Looking for a job is tough enough. Looking for a job after you’ve taken a few years away from the workplace is even more difficult. So just imagine how overwhelming it can be to look for a job after you’ve been home full-time and you’re reeling from the effects of a recent divorce: emotionally, financially and physically drained. Yet, as tough as this may be, it is reality for thousands of women each year. If you find yourself suddenly thrust into this position, here are some suggestions for easing the stress:
Get Support – The emotional and logistical issues involved in securing employment following a divorce can be overwhelming. Don’t try to go down this road alone. Ask for help. Friends and family can be an indispensable form of support and resources, but don’t hesitate to secure help from “outside” sources as well. Sometimes therapy may be in order or you might benefit from joining a divorce support group, where you can learn from others who have a firsthand understanding of the issues you face. For assistance with the specifics of the job search, enlist the aid of a qualified career counselor or a local job support group.
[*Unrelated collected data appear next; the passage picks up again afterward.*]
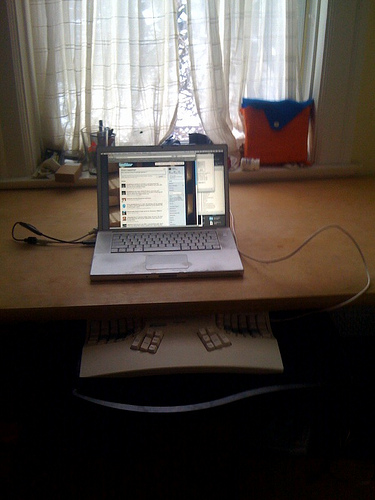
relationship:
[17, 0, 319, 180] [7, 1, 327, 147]
curtain front window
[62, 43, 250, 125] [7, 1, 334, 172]
sunlight on window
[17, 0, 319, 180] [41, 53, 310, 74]
curtain has stripes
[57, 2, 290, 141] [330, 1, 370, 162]
window on wall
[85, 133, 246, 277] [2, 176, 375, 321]
computer on computer desk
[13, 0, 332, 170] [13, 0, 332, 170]
background window on background window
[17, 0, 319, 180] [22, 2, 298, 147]
curtain on window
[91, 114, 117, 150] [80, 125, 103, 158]
pens on glass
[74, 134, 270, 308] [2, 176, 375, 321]
laptop on computer desk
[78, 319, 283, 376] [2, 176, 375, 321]
keyboard under computer desk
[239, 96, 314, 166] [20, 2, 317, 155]
bag front window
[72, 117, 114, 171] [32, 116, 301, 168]
glass in sill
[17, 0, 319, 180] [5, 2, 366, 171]
curtain hanging in window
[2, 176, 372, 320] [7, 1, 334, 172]
computer desk in front of window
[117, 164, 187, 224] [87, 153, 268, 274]
twitter on computer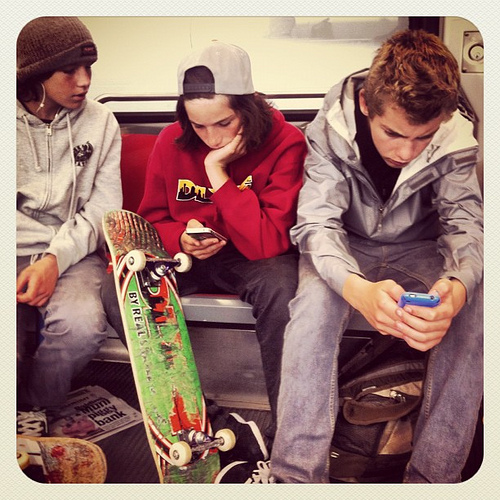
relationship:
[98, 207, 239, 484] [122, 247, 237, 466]
skateboard with wheels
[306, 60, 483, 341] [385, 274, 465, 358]
boy looking at phone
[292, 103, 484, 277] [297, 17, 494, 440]
jacket on boy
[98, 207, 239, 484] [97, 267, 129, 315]
skateboard against knee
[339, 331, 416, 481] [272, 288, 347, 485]
backpack behind legs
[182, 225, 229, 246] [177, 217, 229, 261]
smartphone in hand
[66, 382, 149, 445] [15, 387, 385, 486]
newspaper on floor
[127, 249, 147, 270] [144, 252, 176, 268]
wheel on truck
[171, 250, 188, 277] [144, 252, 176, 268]
wheel on truck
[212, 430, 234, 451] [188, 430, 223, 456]
wheel on truck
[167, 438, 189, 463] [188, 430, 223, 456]
wheel on truck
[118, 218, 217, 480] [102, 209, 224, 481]
underside of skateboard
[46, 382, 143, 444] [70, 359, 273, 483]
newspaper on floor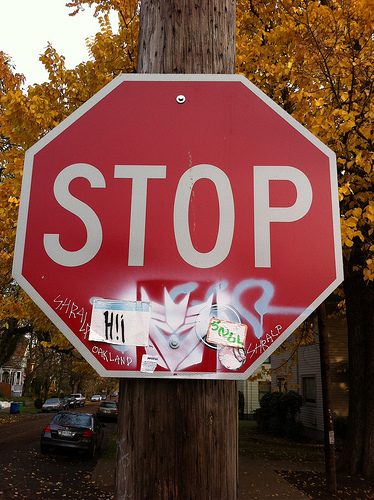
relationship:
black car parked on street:
[41, 414, 107, 458] [2, 395, 104, 496]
Invest in Job Training – One of the best ways to calm your anxiety about the job search is to improve your technology and job-related skills. In addition to the degreed programs sponsored by colleges and universities, investigate some of the less expensive options offered through on-line courses, adult education programs, industry specific workshops and business school training courses.
Consider Temping – Even if you’ve only been out of the workplace for a few years, you may be surprised by the changes that have taken place in today’s office environment. Temping can help ease the transition into the workplace of the 21st century, by allowing you to test out new equipment and practices within a relatively risk-free environment. Temping can also be an excellent way to secure permanent employment, so approach your temp assignment with a serious and professional attitude. You never know who you might impress along the way.
Attend Professional Meetings – Whether it’s the local Chamber of Commerce, the US Small Business Administration or a local branch of a professional association, there are dozens of professional meetings being held in your city every week. Most of these organizations welcome newcomers (typically for a small fee) and their meetings are an excellent place to network and learn about recent industry trends. Check the business section of your local Sunday paper for meeting listings or consult your local phone book for organizations of interest.
Finally, as tough as it may be, be sure to separate the personal from the professional when interviewing. Your feelings of anger and insecurity are understandable, but the fact remains that potential employers really don’t want to hear about how unfair life has treated you lately. Instead, focus on impressing the potential employer by emphasizing the contributions you can make to the future success of the organization.